**Activity:** Go through the data below and copy each line where the word "Right" occurs.

=====

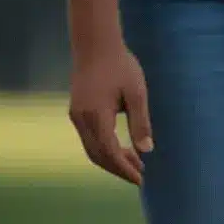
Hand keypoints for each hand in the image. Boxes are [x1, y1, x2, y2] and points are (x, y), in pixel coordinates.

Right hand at [68, 42, 151, 184]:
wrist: (95, 44)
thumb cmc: (120, 66)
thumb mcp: (137, 94)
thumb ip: (140, 122)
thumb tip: (146, 151)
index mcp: (95, 115)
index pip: (109, 152)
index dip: (125, 168)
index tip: (142, 179)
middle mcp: (81, 119)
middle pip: (97, 155)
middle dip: (119, 169)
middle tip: (141, 177)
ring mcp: (76, 115)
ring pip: (92, 149)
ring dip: (113, 160)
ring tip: (137, 165)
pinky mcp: (77, 111)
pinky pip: (90, 139)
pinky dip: (106, 149)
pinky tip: (124, 149)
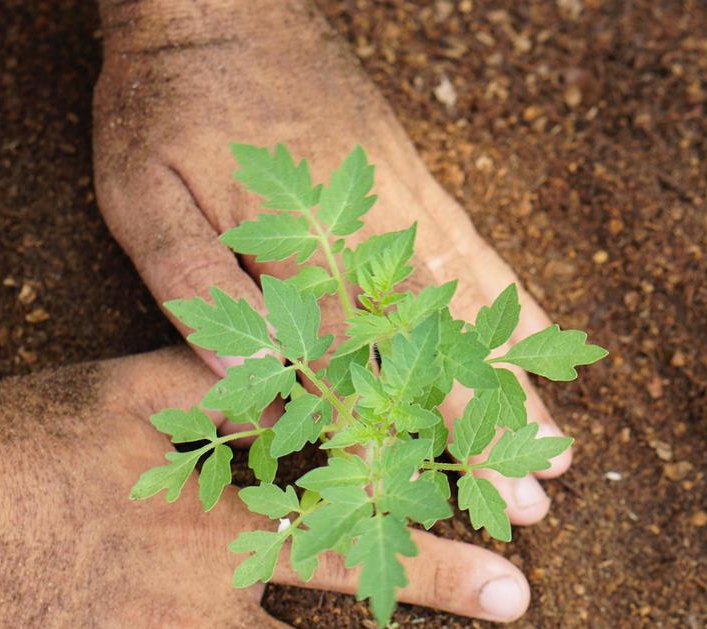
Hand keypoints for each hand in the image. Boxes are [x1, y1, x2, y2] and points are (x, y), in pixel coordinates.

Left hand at [93, 0, 572, 525]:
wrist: (219, 1)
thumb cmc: (167, 104)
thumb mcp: (146, 196)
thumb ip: (193, 287)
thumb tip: (247, 380)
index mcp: (302, 249)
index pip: (367, 364)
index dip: (412, 437)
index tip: (455, 495)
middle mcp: (372, 233)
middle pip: (443, 347)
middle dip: (488, 430)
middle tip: (536, 500)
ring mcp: (406, 204)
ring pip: (476, 308)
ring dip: (517, 383)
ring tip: (561, 445)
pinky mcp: (417, 181)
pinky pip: (479, 253)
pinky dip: (514, 305)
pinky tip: (544, 341)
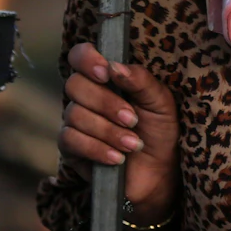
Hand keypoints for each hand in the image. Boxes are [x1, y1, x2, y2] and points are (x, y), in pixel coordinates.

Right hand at [59, 42, 181, 226]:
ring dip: (108, 131)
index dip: (87, 60)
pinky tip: (117, 158)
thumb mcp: (160, 103)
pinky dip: (97, 149)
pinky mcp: (70, 148)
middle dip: (106, 103)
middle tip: (132, 119)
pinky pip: (71, 140)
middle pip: (75, 85)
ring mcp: (74, 122)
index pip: (80, 55)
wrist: (158, 174)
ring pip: (75, 115)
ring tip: (133, 144)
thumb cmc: (159, 133)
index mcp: (105, 78)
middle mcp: (85, 97)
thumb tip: (116, 66)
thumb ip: (141, 80)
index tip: (106, 73)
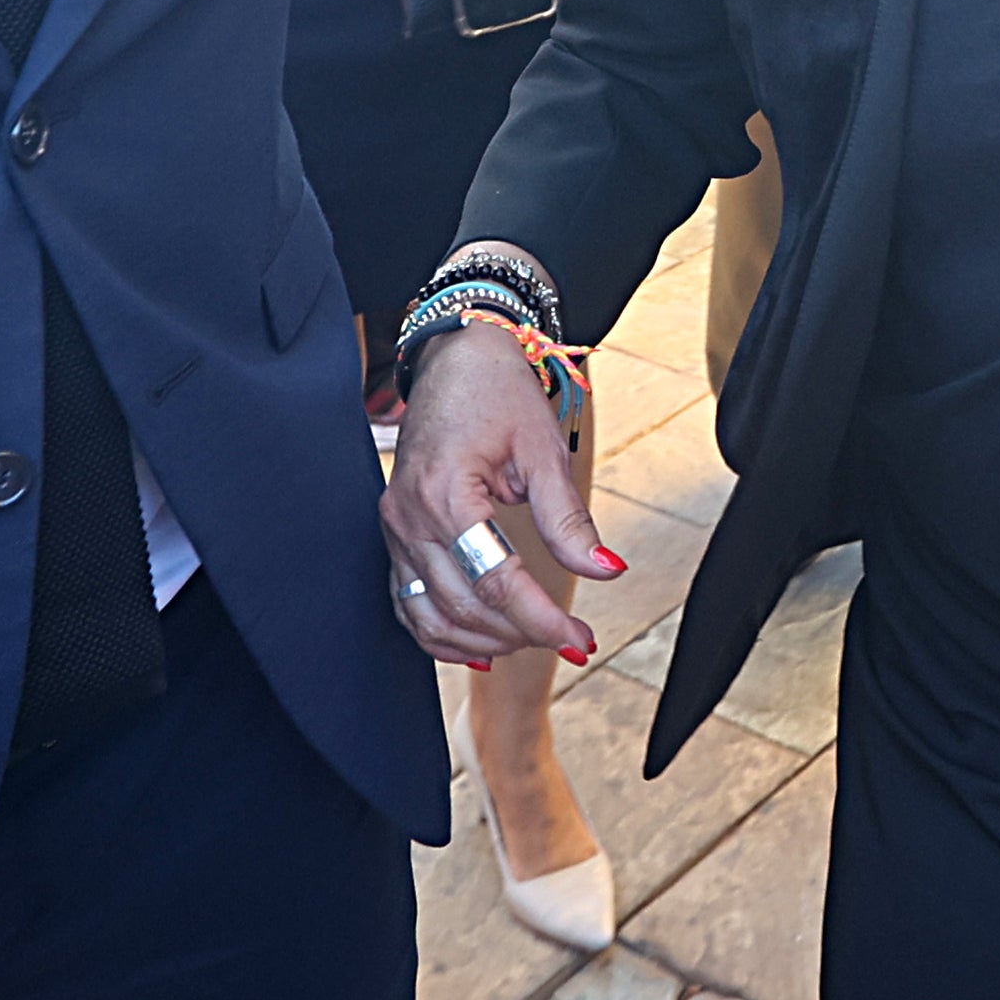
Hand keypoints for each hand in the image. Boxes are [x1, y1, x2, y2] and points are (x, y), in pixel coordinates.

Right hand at [381, 324, 618, 669]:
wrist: (455, 356)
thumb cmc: (497, 391)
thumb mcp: (543, 449)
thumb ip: (568, 519)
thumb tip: (605, 571)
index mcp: (446, 494)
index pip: (496, 582)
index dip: (541, 620)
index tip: (579, 641)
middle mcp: (410, 517)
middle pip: (463, 606)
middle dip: (521, 635)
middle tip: (569, 642)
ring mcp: (396, 528)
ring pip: (430, 615)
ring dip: (482, 640)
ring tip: (530, 640)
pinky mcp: (394, 533)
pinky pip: (408, 602)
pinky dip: (441, 632)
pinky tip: (479, 643)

=====

**Answer box:**
Right hand at [68, 42, 151, 184]:
Right hand at [59, 42, 181, 226]:
Right hand at [381, 324, 618, 669]:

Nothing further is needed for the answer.